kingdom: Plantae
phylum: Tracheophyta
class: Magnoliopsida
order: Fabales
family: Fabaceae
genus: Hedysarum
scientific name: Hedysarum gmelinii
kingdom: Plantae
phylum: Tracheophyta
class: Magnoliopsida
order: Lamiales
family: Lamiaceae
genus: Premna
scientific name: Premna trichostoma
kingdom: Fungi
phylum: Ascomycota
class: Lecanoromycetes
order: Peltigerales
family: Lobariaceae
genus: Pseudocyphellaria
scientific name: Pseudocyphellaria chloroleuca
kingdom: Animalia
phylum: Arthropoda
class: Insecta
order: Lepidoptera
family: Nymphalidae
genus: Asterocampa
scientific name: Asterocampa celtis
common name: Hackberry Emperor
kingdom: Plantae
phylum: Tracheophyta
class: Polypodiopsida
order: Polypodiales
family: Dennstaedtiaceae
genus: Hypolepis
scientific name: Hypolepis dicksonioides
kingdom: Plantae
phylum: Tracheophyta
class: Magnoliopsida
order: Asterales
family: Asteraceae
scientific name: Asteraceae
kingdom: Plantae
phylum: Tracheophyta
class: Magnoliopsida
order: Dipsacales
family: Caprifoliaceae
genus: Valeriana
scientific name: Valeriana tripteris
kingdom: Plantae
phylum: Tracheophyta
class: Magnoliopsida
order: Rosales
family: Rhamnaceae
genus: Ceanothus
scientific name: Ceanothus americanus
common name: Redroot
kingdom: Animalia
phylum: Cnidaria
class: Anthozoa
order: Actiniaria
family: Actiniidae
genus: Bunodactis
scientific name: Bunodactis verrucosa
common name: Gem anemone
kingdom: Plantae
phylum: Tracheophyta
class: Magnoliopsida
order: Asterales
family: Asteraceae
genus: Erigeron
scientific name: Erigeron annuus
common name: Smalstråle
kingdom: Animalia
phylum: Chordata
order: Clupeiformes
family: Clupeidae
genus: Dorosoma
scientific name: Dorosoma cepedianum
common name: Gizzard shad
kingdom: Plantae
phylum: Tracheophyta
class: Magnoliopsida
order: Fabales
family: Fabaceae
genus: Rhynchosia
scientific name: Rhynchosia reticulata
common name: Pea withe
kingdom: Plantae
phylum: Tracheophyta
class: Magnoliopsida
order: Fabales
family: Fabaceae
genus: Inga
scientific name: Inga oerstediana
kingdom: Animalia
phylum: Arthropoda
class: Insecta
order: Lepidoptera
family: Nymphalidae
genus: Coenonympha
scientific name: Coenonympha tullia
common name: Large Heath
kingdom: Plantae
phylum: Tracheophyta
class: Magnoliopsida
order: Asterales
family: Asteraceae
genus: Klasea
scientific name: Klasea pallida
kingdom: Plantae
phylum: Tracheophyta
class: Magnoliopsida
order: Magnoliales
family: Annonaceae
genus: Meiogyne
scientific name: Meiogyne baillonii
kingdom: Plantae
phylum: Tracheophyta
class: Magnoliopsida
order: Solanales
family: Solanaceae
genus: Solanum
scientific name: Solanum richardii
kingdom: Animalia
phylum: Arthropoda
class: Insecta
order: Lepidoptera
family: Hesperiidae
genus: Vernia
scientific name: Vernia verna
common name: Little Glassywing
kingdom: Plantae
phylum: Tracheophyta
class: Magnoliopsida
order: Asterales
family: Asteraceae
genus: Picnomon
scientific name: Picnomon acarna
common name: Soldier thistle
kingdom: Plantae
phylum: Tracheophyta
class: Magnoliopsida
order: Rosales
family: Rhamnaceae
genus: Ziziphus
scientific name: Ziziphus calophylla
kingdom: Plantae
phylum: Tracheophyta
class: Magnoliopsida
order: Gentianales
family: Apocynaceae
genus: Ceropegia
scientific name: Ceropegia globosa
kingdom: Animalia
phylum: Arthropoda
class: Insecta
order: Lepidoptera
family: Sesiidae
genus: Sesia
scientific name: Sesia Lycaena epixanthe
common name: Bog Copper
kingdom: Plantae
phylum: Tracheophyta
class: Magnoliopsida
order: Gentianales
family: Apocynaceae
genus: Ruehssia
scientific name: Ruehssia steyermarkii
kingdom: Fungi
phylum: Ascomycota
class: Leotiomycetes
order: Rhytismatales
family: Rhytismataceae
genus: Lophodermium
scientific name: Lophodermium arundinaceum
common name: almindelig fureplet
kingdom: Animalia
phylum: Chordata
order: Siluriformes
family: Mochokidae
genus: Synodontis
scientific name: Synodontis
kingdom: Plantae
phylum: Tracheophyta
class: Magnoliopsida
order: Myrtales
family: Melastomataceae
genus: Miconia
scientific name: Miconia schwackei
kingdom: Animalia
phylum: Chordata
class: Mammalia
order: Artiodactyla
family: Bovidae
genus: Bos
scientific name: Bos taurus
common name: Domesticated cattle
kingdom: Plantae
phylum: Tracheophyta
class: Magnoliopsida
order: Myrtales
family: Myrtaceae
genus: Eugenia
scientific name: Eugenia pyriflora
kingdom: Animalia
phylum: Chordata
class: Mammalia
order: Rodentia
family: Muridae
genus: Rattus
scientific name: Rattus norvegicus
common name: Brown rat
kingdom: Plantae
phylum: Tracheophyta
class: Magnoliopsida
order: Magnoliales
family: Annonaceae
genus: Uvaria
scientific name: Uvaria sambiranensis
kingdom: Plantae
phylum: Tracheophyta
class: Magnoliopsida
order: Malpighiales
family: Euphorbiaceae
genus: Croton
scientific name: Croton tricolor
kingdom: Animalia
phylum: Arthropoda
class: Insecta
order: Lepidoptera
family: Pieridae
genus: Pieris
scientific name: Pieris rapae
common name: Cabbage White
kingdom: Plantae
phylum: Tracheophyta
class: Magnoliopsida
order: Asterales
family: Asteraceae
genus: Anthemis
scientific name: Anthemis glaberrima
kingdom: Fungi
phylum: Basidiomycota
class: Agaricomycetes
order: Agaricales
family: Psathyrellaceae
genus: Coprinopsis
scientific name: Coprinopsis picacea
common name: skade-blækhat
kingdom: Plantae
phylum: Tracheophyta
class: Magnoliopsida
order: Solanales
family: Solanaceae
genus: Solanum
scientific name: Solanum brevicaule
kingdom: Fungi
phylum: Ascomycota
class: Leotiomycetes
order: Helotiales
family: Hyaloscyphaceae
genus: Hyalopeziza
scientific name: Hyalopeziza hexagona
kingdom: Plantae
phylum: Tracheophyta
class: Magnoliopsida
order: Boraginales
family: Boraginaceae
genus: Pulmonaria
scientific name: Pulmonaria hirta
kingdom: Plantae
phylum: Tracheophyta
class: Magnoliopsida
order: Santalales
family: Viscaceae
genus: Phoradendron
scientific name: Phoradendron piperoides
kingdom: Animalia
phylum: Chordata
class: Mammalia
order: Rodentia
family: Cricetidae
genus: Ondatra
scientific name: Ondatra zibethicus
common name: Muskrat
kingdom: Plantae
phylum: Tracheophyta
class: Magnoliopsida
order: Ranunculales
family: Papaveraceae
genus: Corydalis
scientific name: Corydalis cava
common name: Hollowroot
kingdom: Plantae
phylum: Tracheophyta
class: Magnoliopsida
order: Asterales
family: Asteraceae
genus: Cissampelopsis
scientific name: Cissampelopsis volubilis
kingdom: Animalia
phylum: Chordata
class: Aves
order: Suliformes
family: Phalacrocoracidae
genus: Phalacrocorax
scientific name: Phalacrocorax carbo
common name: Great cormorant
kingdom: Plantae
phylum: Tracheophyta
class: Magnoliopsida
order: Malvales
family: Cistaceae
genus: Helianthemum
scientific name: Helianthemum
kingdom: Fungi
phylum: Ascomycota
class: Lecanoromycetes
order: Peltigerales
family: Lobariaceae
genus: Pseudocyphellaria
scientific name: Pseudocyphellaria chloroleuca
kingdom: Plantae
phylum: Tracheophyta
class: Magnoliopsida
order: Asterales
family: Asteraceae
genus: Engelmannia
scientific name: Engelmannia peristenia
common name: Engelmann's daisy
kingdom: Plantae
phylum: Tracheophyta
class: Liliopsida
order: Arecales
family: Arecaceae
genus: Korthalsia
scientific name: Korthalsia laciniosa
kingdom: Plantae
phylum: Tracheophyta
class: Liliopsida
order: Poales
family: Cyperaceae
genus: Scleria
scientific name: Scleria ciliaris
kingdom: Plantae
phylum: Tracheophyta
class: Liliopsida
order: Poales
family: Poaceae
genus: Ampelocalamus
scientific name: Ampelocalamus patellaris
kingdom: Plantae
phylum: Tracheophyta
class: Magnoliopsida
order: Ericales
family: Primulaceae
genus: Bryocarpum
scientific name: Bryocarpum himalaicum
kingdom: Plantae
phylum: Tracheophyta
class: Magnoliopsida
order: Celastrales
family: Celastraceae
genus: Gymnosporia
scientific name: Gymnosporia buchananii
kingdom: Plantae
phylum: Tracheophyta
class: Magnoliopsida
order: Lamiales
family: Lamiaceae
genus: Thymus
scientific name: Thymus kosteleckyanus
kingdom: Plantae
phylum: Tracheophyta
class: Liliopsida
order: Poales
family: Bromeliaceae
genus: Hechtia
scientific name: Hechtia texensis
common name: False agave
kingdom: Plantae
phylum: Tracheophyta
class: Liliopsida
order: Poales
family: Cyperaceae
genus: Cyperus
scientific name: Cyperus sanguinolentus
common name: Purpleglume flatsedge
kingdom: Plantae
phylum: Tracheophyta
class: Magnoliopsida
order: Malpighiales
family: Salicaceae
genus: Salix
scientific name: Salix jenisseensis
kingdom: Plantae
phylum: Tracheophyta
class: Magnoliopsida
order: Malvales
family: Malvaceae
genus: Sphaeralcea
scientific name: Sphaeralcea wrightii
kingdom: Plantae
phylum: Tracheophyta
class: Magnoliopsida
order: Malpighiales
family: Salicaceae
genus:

Description of the task: Rewrite the data from the line containing "scientific name: Ceanothus americanus" through the line containing "scientific name: Erigeron annuus", replacing "common name" with "vernacular name" and leaving everything else unchanged. Give only those lines.

Written response:
scientific name: Ceanothus americanus
vernacular name: Redroot
kingdom: Animalia
phylum: Cnidaria
class: Anthozoa
order: Actiniaria
family: Actiniidae
genus: Bunodactis
scientific name: Bunodactis verrucosa
vernacular name: Gem anemone
kingdom: Plantae
phylum: Tracheophyta
class: Magnoliopsida
order: Asterales
family: Asteraceae
genus: Erigeron
scientific name: Erigeron annuus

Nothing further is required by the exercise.